Monday, 6 February 2012

The question of the Mona Lisa's smile



              From an academic point of view Fine Art is the great works of such people as Da Vinci, Van Gogh and Frieda Kahlo. While this is correct it is also an outdated concept; a painting from five hundred years ago is a reflection of the time therefore fine art in the 21st century should do the same.            
                We are taught to copy the styles of other artists, we are taught to know the concepts and feelings behind them, the lives these people held; this is teaching students history and not bringing art into the 21st century. Charlie Chaplin and Walt Disney, two men who took their time and captured it; not in a painting but in film. The time that they came from had left painting behind and they shaped the world we live in today. The same way the Mona Lisa has held onto history and shaped art for hundreds of years their films will always be the foundations of the digital age we live in today. Why should their work not be classed as fine art?  
                For fine art to truly be fine art it cannot be a copy of one of the great painters, it has to be something that captures everything about the present; be that through pencil, ink, paint, photographs, film, oils, clothing or even makeup. The society we live in today allows for us to not only, as an artist, hold a paintbrush to canvas and tell a story but hold a camera or a pen or a sewing machine because our world has outlived the paintbrush.
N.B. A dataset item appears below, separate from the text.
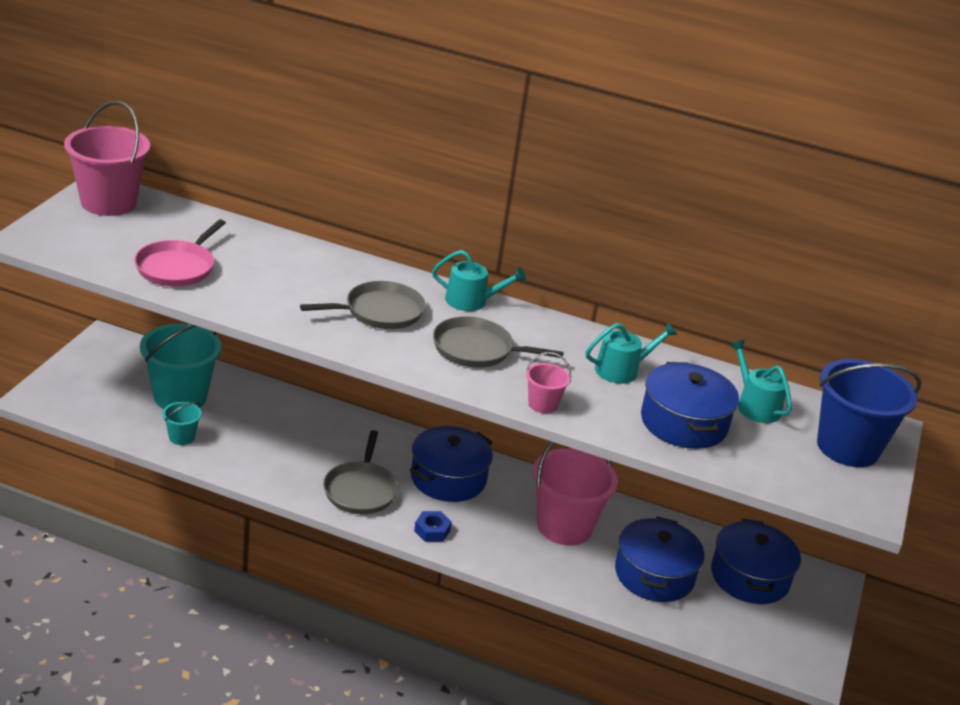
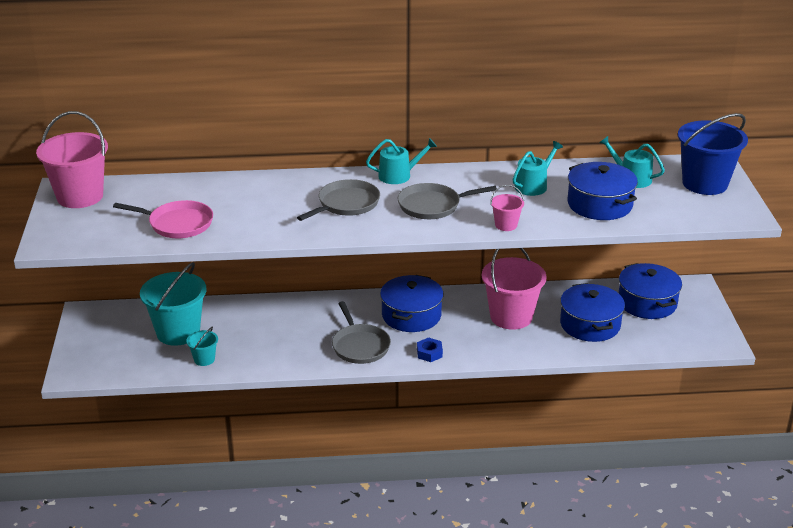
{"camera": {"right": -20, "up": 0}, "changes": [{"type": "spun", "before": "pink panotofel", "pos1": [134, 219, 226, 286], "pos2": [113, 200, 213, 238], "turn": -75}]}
As Da’ Vinci created the finest smile and Van Gogh the finest stars, Warhol the finest prints, Chanel the finest clothes and Disney the finest animation; they all earned the title ‘Fine’ not through imitating their predecessors but by understanding the world they lived in and capturing that in the most exciting and new way possible.
     
       Therefore, who is to say what fine art truly is? While it remains to be the paintings we all know and love, how can we ignore the obvious fact that the world is no longer limited to a paintbrush?


1 comment:

  1. Well said! Beloved of the art is that of the beholder!


    Lovin' this blog thingy, it's off to a great start, don't yer know?